=== KUTIPAN TEKS ===
Jumat, 23 Desember 2016

Apa Sih Asumsi itu?


Suatu hari pada jaman Wild West, seorang jago tembak yang kenamaan ditantang seorang petani yang mabuk. Petani ini adalah orang biasa, jadi sama sekali bukan jango,yang bisa tembak sana tembak sini sambil tutup mata, setelah dia minum wiski dan melahap 16 jenis masakan pesta. Cuma karena mabuk saja dia berlagak jadi jagoan disebabkan otaknya yang sedang out dari udara. Kalau waras,manas berani dia menantang penembak profesional yang sudah punya reputasi seantero dunia,dunianya koboi tentu saja.
Nah,apa yang akan terjadi? Bisik bandar taruhan. Bukankah kejadian semacam ini jarang ditemui seperti menemukan orang bisu sedang menyanyi? Lalu mulailah bandar taruhan ini mengumpulkan data dan informasi mengenai kedua gladiator yang akan bertarung sampai mati . Nama: Franco Nero,KTP nomor 9941940,RT 010,RW 13. Reputasi: 30 duel,30 kali menang dengan TM (tembak mati atau KO ,dalam Boxing).Duilah. Sedangkan petani kita namanya belum tercatat dalam daftar Guiness Record,kecuali dalam buku bapak camat,sebab dia masih menunggak Ipeda.
=== BARIS DATA ===
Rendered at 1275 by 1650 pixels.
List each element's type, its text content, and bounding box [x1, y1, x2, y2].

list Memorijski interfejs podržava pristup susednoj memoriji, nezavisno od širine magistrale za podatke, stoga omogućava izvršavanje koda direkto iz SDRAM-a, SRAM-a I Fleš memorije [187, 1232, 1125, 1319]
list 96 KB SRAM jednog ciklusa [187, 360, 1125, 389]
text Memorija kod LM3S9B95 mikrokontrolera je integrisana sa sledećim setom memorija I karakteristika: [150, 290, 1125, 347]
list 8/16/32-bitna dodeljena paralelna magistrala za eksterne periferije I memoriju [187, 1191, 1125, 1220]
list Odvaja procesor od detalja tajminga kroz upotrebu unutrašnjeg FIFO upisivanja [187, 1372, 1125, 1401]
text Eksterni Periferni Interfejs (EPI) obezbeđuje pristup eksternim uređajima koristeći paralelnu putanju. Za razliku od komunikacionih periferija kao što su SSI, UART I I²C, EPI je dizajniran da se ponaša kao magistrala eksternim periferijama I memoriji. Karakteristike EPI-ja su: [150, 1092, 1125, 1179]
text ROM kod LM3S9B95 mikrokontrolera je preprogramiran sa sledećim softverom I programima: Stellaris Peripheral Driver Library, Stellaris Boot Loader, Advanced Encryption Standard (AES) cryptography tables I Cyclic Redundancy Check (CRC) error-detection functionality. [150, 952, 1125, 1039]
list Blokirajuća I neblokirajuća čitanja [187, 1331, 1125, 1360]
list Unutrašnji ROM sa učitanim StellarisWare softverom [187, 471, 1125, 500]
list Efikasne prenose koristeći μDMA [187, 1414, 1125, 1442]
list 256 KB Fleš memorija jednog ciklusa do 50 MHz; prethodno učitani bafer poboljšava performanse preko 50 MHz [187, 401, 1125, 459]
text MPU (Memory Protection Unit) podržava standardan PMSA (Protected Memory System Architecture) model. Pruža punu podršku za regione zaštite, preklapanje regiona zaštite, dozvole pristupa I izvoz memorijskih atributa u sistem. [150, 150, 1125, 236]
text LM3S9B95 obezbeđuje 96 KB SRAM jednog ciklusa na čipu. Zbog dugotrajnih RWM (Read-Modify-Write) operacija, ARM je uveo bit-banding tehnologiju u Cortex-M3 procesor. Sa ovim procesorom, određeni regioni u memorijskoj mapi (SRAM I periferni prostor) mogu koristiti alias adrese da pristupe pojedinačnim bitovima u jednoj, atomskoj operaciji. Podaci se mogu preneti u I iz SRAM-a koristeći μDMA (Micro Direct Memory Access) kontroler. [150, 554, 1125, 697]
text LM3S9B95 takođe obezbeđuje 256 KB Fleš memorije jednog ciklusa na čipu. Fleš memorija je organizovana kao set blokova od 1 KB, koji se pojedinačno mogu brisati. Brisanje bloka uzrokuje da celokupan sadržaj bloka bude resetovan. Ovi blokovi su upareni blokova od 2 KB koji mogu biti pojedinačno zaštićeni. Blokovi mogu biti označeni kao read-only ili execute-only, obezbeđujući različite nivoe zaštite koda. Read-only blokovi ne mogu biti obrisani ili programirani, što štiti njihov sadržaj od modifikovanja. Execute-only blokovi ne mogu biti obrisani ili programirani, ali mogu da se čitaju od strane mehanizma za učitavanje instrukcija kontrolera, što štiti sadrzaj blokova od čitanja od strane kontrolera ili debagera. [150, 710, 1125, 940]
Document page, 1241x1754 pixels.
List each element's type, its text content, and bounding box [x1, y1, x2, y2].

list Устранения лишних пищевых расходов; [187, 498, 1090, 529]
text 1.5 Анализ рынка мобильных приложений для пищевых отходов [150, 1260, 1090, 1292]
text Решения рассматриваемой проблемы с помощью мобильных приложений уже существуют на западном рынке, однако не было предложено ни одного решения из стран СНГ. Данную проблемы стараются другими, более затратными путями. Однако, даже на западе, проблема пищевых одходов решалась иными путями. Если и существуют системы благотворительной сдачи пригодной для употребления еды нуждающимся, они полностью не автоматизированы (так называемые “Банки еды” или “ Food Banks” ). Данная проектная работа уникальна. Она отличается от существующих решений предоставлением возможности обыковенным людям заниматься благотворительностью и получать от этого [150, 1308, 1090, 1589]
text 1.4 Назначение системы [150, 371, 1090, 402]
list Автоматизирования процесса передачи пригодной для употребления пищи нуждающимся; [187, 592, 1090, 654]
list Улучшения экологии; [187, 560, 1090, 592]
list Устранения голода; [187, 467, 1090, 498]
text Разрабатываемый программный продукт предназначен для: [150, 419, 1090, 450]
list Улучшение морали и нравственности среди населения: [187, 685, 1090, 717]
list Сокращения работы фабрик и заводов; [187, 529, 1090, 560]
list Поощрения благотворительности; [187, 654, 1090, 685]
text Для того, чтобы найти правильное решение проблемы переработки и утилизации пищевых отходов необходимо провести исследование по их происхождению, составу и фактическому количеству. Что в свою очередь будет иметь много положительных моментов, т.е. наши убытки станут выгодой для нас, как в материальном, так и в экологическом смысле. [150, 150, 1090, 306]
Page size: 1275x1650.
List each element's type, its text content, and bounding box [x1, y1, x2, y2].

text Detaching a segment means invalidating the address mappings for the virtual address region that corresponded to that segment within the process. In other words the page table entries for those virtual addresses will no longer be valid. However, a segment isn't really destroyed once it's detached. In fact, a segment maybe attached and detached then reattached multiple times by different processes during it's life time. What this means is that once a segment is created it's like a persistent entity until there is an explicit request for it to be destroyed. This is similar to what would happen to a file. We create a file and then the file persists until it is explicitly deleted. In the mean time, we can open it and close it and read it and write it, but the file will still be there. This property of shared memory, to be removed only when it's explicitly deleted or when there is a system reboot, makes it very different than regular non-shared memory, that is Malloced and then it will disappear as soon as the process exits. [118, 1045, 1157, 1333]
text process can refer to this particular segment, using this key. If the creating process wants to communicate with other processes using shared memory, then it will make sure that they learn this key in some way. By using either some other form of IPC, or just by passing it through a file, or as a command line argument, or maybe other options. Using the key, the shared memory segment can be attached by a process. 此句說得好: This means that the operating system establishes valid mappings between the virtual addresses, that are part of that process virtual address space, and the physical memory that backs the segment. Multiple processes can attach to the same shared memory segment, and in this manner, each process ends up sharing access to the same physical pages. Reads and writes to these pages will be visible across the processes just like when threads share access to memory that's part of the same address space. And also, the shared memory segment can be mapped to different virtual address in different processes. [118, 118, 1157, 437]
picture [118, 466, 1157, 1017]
===
§ **TUGAS YANG DIBERIKAN**:
Teruskan kutipan teks tentang asumsi dan duel di zaman Wild West itu, dimulai setelah kalimat terakhirnya. Baris data tersebut sama sekali tidak berperan dalam pengerjaan ini.

§ **HASIL TUGAS**:
Berapa pasar taruhan kita? Bila semuanya berjalan beres,saran konsultan kepada bandar taruhan itu,berdasarkan data yang tercatat,maka paling tidak 30 berbanding 1 yang diramalkan petani malang itu akan mendapat one way ticket ke surga. Lantas apanya yang mungkin tak beres? Tanya bandar kita,yang benar-benar ingin aman menanam modalnya.
Ya,bermacam-macam,jawab konsultan yang sedang ngobyek ini yang pekerjaan sebenarnya adalah dosen filsafat ilmu di universitas swasta,umpamanya katakan sajalah bahwa pistol si jango itu punya kehendak sendiri  (free will),kan berabe?
Berabe gimana ? Ya mungkin saja pistol itu tidak mau menembak orang berdosa,apa lagi seorang nonprofesional yang belum diakreditasi.jadi nembak ya nembak namun nembaknya ngawur seperti tendangan PSSI.
Ah,itun nonsens,jawab bandar taruhan,itu bersifat akademik dan sangat spekulatif,mana ada pistol punya pilihan bebas,serkiranya pistol ditembakkan dan tepat pada sasaran maka secara deterministik sasaran itu akan kena.(rupanya bandar taruhan ini waktu sekolah di sekolah bisnis mengambil juga matakuliah etika berniaga)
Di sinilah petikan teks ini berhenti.